I go between taking great care of what I write in my captions to being purposefully absurd, it’s hard for me to take Instagram seriously despite knowing that it’s also a Terrifying Data Monolith on which millions of entities depend. In any case, I figured the text I chose to write would have to say more than text from a sub-literate image analysis, as my text is a result of my creative consciousness regardless of how irrelevant I may consider it. Here are some screenshots of my text scraped by Instagram for my data request:
….out of context it looks a little crazy. The captions serve much better when paired with image. Seeing it all in one place displays an incredibly abstract use of language, and the sampling above is a sliver of what amounts to 7,438 words describing my visual perspective in one way or another. I used Shiffman’s Concordance word counter just to get the gist of what I’d be working with here… it turns out that the instances of words used only once more than doubles the instances of all words used at least twice (or 203 times in the case of the word “the”) combined, at 1819 of the former versus 827 of the latter. Given the stretches it could take to find patterns among unique words, I thought it would be fun to test a sentiment analysis on the full text scrape, which can bridge more abstract connections.

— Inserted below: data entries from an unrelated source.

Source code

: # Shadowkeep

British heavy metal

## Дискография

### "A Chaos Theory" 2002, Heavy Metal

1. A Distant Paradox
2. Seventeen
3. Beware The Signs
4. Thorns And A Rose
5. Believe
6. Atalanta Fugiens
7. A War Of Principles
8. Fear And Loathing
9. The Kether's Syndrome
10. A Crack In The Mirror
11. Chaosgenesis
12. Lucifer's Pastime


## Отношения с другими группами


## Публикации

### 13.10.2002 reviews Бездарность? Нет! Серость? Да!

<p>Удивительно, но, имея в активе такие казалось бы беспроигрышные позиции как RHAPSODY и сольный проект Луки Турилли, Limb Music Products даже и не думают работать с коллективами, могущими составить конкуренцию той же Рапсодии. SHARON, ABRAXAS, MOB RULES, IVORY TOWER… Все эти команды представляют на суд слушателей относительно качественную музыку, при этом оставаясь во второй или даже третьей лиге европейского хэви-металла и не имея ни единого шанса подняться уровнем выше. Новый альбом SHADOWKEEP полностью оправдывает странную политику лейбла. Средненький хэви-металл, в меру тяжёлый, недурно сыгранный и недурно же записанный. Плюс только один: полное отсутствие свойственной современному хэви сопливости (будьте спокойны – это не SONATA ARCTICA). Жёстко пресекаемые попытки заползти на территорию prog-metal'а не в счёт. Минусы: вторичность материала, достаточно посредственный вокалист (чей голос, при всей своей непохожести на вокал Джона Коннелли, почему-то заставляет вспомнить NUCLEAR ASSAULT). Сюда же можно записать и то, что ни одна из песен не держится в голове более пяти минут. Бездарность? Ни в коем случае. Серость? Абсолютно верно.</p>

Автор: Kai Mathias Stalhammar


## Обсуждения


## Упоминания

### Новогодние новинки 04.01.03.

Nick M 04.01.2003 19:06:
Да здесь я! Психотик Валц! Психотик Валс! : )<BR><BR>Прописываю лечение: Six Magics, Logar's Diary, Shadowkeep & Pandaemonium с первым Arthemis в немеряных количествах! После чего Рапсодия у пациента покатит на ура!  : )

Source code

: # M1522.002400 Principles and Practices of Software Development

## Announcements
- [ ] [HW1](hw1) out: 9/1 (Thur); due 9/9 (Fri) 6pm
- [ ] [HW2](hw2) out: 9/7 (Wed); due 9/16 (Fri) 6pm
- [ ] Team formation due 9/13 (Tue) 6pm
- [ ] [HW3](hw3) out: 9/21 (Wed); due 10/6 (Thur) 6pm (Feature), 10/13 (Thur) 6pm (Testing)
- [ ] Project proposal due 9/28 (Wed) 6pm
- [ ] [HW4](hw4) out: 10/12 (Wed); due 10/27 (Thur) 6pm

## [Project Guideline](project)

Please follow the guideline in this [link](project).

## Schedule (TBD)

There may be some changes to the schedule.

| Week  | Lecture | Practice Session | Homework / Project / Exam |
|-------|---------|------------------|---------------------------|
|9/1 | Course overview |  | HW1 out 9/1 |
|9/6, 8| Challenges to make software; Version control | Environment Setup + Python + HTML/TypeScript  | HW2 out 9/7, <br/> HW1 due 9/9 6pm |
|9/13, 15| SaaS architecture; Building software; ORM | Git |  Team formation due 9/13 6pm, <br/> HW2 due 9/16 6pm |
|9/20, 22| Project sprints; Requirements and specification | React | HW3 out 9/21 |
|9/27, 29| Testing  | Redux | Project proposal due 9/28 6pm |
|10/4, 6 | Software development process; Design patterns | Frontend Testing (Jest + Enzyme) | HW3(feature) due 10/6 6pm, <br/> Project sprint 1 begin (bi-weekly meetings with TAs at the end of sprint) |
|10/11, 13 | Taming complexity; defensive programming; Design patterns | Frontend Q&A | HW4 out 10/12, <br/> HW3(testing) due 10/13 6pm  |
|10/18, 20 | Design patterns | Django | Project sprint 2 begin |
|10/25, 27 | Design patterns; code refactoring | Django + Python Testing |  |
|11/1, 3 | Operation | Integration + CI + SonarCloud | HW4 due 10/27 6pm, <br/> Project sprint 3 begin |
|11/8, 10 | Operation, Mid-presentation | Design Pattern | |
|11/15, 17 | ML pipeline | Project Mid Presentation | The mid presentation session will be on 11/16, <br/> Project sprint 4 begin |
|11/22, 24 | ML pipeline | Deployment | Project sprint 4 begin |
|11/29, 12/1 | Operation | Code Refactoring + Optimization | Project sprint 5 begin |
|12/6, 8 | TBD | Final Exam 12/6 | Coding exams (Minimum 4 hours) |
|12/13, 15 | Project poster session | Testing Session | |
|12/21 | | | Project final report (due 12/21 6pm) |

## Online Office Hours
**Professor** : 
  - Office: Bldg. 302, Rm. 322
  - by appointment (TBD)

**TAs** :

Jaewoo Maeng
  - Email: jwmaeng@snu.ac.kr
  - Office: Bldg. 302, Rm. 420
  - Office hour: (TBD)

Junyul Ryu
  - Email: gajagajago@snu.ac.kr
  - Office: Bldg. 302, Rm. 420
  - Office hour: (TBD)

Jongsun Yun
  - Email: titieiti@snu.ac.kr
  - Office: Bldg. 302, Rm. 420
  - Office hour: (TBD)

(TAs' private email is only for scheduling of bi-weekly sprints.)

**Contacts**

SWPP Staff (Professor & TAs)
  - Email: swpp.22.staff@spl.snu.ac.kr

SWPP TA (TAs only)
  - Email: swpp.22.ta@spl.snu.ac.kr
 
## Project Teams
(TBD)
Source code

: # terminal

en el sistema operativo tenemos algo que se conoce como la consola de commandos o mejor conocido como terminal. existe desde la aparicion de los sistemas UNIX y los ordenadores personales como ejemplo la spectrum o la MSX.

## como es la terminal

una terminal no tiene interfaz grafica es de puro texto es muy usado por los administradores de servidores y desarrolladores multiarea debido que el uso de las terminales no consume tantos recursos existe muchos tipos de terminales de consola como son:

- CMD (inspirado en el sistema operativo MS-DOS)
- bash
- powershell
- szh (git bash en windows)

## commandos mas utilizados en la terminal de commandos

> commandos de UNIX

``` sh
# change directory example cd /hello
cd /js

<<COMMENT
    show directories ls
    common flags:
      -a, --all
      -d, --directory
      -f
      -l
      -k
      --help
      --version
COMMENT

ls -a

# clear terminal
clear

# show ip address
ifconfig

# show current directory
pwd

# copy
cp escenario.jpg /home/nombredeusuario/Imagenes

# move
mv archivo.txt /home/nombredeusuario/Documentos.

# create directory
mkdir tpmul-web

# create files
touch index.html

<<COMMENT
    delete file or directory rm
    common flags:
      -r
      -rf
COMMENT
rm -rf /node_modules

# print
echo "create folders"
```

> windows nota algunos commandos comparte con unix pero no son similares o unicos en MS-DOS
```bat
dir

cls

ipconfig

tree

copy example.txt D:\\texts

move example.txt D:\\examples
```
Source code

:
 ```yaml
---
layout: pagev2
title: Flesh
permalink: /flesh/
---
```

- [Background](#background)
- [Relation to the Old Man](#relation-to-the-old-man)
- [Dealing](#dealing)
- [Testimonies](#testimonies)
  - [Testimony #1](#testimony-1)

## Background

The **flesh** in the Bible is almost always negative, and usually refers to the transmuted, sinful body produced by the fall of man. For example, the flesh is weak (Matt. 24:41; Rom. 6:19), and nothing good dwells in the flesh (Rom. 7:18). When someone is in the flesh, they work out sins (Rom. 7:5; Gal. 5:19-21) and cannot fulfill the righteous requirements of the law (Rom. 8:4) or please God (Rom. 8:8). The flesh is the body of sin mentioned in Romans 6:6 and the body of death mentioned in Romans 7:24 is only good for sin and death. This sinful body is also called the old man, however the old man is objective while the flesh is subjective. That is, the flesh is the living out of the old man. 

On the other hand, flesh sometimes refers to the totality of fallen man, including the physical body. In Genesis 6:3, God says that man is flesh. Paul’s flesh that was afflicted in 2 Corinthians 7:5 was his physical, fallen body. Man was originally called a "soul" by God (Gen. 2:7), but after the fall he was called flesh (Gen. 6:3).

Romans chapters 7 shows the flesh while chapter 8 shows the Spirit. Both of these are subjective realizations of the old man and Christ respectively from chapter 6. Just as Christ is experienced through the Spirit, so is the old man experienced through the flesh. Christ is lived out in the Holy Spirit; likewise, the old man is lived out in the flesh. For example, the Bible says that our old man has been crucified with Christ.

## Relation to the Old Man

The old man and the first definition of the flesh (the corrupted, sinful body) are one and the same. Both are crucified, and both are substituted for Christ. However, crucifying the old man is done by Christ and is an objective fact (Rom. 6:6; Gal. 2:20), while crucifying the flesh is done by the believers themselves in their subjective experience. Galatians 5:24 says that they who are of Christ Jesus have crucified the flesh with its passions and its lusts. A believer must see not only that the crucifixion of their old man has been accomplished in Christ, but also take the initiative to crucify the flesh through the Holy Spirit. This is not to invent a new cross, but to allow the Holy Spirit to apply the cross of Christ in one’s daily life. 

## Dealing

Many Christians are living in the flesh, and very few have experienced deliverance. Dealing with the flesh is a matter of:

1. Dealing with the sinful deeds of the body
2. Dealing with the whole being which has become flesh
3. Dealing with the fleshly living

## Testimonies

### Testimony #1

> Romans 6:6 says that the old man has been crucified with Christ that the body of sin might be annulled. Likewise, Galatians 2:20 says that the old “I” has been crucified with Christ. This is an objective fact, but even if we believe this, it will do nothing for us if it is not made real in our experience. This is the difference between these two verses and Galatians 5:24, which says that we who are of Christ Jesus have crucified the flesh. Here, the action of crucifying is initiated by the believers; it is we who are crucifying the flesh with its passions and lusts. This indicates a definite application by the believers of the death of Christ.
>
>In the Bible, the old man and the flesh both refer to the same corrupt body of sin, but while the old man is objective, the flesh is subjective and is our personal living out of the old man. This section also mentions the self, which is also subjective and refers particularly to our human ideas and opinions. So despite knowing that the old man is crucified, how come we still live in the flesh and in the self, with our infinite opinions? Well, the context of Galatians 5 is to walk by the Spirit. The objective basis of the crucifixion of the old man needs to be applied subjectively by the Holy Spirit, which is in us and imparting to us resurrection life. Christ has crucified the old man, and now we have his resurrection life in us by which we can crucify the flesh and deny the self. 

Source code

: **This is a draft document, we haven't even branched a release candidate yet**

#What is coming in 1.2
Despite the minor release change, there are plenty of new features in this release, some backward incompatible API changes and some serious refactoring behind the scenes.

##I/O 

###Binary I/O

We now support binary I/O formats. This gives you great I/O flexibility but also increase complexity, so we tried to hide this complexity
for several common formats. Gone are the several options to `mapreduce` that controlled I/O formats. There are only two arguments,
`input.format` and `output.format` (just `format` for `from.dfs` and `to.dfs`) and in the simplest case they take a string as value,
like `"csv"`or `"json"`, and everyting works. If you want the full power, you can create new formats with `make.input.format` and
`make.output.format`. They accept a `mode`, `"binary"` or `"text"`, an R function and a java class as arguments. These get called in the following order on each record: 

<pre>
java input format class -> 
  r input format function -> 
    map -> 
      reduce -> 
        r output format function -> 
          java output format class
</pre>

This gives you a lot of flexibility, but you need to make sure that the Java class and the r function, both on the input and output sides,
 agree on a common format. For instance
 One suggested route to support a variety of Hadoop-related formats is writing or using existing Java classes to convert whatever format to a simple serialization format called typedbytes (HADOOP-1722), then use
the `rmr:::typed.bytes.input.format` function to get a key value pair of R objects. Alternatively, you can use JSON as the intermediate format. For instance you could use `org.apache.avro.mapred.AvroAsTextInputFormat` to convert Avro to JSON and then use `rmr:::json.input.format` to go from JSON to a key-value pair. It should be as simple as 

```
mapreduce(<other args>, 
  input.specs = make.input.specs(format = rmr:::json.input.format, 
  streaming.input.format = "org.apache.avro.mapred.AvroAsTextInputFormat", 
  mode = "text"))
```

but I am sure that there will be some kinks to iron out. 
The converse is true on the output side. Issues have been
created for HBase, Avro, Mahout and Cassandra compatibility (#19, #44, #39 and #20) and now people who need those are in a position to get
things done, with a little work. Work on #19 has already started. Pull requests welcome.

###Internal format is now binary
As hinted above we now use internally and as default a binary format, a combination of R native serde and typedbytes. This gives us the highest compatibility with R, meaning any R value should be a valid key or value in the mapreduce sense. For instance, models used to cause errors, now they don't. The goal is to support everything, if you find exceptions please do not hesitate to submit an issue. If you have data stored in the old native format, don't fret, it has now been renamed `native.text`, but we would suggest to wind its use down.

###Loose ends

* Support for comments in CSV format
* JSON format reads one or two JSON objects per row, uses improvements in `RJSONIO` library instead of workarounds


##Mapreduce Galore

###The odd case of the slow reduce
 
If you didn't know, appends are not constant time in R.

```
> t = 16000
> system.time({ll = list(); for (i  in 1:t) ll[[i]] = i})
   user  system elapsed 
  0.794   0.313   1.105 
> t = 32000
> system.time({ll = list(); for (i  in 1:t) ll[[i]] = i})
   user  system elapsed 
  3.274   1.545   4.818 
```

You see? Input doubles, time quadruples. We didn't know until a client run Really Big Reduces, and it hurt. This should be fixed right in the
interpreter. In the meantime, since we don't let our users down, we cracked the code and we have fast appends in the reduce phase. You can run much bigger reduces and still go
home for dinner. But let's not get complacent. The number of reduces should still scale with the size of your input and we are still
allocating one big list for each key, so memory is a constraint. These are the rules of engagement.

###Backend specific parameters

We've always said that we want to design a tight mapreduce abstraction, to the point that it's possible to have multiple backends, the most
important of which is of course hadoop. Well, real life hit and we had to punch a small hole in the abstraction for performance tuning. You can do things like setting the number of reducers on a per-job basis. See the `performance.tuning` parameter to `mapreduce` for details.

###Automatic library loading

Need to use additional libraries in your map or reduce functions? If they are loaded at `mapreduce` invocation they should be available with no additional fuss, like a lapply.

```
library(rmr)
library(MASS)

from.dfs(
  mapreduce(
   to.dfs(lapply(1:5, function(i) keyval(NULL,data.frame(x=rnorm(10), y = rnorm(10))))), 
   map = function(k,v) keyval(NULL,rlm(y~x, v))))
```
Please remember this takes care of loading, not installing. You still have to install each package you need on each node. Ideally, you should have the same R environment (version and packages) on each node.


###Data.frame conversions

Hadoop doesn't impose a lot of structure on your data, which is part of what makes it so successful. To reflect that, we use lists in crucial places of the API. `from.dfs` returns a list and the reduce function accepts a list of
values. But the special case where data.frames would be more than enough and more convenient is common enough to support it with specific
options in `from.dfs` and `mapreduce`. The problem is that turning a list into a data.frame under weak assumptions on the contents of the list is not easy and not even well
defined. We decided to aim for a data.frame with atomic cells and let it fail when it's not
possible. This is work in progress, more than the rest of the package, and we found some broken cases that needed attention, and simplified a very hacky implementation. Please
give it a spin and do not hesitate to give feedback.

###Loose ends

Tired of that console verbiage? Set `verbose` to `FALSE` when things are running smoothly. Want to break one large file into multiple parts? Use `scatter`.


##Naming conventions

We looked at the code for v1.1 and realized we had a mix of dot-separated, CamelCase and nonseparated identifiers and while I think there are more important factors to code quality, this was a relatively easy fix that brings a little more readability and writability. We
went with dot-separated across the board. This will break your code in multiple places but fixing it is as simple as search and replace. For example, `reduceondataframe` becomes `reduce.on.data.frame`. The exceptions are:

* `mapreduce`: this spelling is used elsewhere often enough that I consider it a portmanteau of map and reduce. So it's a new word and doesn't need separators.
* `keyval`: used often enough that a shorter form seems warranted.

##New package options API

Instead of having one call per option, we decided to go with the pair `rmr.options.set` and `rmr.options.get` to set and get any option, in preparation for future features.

I decided to use IBM’s Natural Language Understanding demo, which is certainly not the most accurate way to measure sentiment but an accessible one that could at least whet the appetite for the technology. I also feel like I have this lifelong reverence for Watson that I now get to implicate myself in even on such a basic level as a NLP demo.
My overall emotion reads at Joy and Sadness competing for most detectable, while Anger, Disgust, and Fear race toward the bottom and nearly off the scale of significance. I’d say it’s a fairly accurate assessment of my curated presentation of self, but my self-in-the-world experiences certain and perceptible amounts of fear and anger.
Far more entertaining however is Watson’s identification of a general concept “that may not be directly referenced in the text.”
My general concept is “F*ck”
Yup. That’s what Watson thinks. In researching further as to what this means, IBM explains concept analysis as returning “high-level concepts in the content. For example, a research paper about deep learning might return the concept, “Artificial Intelligence” although the term is not mentioned.” It’s essentially an interpretation the of the implicit semantic information of a given body of text, not necessarily spelled out, but the basic “gist” of the content so to speak. My “gist” happens to be “F*ck.” I’m sorry I keep saying that, I’m just mesmerized.
It’s moving, really, that Watson would give me this substantial-yet-pliable word to ponder. I pretty much thought the same thing when I looked at all my text scraped together. The explicative is such a conceptual multiplex in its own right that I can almost read the interpretation as an intuitive cop-out on the level of astrology? Should I read it as explicit, or exclamatory, or lost? Is this the “gist” my expression gives forth to the world? Pliable but substantial?
I have so much more to say, including thoughts on The Meme Machine though I’m only about 25% of the way through. I find Dr. Blackmore’s arguments actually quite comforting, that replicators are seeds waiting to fertilize the soil of our mind, imagine what gardens one can cultivate? I’ll come back for a more thorough response on that one.